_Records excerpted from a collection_
━━━━━━

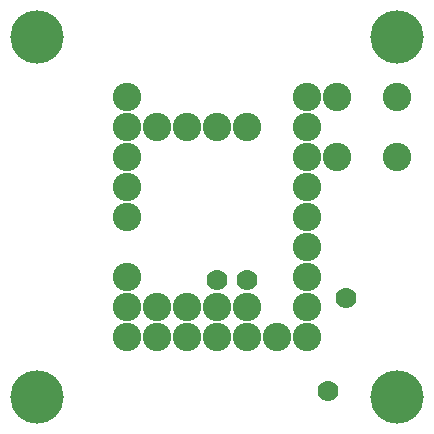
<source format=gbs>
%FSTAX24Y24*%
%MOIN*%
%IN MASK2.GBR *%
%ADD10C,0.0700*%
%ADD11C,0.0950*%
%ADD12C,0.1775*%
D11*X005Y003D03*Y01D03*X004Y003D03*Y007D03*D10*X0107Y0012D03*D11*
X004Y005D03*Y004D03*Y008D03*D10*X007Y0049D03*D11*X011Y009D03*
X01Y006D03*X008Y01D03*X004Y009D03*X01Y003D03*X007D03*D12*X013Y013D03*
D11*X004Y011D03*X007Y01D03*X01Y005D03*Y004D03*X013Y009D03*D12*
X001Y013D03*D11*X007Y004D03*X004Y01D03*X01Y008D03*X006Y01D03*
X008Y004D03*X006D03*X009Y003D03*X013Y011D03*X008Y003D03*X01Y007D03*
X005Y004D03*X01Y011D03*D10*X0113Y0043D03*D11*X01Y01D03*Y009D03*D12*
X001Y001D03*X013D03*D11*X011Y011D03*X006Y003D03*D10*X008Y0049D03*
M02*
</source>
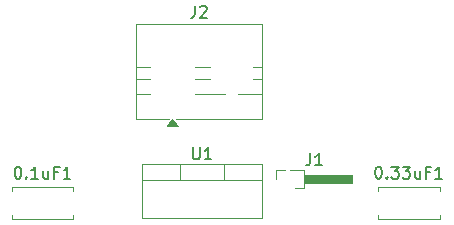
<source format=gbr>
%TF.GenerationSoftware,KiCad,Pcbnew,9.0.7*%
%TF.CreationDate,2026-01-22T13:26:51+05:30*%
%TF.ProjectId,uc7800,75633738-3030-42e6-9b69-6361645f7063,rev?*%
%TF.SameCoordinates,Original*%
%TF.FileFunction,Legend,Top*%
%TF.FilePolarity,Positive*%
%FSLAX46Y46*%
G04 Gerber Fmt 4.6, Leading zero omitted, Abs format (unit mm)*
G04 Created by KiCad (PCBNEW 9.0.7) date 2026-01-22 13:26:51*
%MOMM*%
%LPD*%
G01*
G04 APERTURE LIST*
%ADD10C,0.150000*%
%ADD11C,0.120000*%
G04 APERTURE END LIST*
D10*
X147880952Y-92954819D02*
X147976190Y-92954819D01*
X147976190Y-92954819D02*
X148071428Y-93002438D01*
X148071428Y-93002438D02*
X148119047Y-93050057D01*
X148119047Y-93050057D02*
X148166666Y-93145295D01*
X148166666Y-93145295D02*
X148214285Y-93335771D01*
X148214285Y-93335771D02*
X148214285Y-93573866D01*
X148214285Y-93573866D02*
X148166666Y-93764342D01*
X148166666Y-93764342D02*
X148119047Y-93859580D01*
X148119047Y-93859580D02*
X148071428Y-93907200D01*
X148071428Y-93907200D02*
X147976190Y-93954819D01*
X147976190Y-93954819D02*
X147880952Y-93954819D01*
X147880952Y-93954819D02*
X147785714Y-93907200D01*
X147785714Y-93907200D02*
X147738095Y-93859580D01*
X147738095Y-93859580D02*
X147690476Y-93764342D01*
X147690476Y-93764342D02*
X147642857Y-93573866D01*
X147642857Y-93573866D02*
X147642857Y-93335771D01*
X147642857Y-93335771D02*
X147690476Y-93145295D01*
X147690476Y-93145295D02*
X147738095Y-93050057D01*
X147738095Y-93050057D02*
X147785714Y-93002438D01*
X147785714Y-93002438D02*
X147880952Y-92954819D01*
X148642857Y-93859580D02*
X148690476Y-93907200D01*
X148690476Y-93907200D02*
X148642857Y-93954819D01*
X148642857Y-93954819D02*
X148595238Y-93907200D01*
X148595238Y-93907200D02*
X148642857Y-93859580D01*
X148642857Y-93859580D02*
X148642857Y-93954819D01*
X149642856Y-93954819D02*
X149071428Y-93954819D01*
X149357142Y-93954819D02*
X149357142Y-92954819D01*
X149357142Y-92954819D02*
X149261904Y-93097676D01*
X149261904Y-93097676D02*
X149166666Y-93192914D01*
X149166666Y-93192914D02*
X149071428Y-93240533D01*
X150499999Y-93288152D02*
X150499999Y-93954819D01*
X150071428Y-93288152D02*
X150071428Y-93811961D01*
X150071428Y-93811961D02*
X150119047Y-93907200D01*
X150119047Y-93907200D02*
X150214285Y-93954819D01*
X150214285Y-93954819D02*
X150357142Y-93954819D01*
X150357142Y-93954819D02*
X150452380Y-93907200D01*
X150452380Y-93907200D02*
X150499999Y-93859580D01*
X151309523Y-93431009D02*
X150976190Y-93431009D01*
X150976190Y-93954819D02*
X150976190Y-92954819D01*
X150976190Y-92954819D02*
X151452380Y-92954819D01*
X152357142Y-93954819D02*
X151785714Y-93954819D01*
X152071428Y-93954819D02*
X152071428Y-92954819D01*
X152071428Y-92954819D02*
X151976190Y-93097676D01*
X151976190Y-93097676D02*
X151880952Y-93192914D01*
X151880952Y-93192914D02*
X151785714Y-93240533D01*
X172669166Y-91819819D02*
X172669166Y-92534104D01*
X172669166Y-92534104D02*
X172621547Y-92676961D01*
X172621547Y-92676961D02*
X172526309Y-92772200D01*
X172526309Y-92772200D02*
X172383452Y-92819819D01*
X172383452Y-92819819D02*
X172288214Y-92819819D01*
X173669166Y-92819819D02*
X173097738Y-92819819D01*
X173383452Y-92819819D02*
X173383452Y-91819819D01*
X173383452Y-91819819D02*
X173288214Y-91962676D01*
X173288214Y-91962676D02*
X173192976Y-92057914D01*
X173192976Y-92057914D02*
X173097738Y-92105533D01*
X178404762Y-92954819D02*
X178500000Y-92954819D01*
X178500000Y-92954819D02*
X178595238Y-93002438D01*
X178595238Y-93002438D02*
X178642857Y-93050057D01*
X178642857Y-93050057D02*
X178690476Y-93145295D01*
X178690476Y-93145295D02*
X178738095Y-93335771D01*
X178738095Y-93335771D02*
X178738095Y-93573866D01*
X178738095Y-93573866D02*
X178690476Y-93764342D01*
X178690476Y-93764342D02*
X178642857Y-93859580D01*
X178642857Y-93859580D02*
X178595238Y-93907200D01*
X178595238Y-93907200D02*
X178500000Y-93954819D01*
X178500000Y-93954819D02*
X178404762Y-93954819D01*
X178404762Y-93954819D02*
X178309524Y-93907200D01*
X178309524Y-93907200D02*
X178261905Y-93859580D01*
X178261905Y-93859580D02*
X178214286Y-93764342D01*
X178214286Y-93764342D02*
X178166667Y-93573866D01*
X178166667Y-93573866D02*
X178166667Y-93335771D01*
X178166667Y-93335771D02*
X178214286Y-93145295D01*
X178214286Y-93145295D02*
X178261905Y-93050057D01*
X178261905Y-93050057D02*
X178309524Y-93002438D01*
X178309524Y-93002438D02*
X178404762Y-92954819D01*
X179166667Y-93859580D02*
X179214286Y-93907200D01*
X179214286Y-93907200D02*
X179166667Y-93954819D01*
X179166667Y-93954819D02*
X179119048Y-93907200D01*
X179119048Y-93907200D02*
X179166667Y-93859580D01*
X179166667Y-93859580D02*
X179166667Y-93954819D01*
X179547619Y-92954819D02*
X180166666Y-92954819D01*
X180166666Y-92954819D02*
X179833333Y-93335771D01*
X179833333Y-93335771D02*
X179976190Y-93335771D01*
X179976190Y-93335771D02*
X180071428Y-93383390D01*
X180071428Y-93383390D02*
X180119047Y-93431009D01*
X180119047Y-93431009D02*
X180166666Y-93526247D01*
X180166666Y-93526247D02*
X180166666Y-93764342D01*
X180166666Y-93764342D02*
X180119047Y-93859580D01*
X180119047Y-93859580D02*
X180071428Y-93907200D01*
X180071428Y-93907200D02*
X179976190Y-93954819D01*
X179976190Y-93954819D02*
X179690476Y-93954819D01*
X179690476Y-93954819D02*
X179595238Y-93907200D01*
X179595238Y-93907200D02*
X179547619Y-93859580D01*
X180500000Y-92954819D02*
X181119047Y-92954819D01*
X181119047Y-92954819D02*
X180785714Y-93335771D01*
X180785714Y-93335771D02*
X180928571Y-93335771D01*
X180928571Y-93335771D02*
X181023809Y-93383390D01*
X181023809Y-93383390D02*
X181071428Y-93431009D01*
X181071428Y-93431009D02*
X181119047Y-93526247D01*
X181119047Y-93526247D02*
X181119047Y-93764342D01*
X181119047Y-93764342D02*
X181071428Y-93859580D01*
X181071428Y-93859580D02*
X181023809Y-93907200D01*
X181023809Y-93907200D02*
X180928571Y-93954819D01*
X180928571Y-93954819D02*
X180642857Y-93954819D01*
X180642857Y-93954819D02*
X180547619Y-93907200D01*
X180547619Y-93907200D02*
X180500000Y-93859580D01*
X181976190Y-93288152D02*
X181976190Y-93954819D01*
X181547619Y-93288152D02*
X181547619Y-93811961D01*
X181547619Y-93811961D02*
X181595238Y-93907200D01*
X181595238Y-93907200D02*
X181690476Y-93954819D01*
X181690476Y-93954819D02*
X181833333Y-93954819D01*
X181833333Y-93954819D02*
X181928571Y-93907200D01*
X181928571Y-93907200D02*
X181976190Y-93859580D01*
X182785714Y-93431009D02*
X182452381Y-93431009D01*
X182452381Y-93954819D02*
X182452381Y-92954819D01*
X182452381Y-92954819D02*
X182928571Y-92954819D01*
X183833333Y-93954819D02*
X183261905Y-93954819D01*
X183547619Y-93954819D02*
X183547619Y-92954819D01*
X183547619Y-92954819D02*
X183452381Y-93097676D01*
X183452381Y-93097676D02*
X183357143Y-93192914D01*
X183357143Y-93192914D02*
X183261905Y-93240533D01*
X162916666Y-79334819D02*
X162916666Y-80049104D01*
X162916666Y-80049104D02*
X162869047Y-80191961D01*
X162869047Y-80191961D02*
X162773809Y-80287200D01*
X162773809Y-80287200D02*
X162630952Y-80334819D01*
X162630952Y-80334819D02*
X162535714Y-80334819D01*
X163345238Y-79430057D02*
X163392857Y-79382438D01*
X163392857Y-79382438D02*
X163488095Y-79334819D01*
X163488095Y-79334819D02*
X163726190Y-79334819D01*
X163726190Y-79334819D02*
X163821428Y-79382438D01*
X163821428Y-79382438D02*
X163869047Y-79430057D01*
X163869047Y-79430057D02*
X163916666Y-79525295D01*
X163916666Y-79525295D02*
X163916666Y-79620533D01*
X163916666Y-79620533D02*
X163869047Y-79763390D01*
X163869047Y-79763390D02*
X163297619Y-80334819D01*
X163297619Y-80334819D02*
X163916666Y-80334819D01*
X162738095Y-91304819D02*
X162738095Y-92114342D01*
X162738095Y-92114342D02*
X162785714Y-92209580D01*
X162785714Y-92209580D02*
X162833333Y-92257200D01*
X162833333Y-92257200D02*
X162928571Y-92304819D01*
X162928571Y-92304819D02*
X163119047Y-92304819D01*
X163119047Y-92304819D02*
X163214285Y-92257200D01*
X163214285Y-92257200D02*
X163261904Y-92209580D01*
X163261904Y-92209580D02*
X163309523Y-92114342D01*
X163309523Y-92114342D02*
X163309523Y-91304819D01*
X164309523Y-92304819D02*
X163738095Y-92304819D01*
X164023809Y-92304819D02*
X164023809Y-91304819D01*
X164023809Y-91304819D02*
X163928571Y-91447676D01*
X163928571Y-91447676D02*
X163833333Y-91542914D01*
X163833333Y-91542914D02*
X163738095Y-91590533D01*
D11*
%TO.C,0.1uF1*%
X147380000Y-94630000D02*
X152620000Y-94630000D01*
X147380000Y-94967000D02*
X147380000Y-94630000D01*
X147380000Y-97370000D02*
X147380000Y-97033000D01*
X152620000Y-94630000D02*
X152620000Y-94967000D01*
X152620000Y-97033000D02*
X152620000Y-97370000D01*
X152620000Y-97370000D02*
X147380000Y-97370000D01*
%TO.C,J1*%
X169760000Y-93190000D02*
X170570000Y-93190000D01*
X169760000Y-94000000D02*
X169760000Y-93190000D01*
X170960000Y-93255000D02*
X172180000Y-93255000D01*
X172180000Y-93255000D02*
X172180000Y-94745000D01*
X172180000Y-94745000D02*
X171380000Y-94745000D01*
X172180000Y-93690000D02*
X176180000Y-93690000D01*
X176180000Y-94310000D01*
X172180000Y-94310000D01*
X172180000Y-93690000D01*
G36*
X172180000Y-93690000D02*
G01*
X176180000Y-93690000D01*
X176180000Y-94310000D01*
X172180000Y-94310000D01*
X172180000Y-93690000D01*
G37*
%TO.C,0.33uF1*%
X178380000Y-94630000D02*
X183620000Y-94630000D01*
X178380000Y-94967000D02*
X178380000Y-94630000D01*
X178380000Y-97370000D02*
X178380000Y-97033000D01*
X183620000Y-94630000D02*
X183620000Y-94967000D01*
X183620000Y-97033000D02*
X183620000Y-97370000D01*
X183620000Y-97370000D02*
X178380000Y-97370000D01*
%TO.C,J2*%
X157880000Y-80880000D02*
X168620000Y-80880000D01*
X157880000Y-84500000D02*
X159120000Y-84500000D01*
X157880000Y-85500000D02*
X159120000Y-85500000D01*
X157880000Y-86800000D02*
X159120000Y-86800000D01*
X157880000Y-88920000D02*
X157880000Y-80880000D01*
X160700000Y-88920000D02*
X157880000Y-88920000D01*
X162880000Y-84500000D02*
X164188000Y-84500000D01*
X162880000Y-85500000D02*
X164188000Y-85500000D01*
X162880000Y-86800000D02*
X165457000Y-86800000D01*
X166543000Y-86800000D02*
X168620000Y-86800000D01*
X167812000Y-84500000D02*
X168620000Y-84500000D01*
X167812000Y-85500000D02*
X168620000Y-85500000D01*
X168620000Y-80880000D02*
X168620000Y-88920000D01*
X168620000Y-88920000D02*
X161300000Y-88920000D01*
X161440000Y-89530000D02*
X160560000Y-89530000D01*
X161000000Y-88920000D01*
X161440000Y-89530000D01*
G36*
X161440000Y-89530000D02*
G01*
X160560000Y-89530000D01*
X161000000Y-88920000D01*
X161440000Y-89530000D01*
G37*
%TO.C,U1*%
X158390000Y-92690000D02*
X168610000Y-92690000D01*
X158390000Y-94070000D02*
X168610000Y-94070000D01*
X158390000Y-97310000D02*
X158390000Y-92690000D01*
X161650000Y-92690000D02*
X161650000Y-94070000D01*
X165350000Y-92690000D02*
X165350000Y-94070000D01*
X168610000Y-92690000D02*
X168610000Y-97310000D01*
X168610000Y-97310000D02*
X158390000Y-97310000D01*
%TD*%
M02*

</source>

━━━━━━

_Your goal_
From the line holding "X178595238Y-93002438D01*" to the line holding "X178595238Y-93907200D01*", inclusive, restate each line above exactly as written.

_Solution to the problem_
X178595238Y-93002438D01*
X178595238Y-93002438D02*
X178642857Y-93050057D01*
X178642857Y-93050057D02*
X178690476Y-93145295D01*
X178690476Y-93145295D02*
X178738095Y-93335771D01*
X178738095Y-93335771D02*
X178738095Y-93573866D01*
X178738095Y-93573866D02*
X178690476Y-93764342D01*
X178690476Y-93764342D02*
X178642857Y-93859580D01*
X178642857Y-93859580D02*
X178595238Y-93907200D01*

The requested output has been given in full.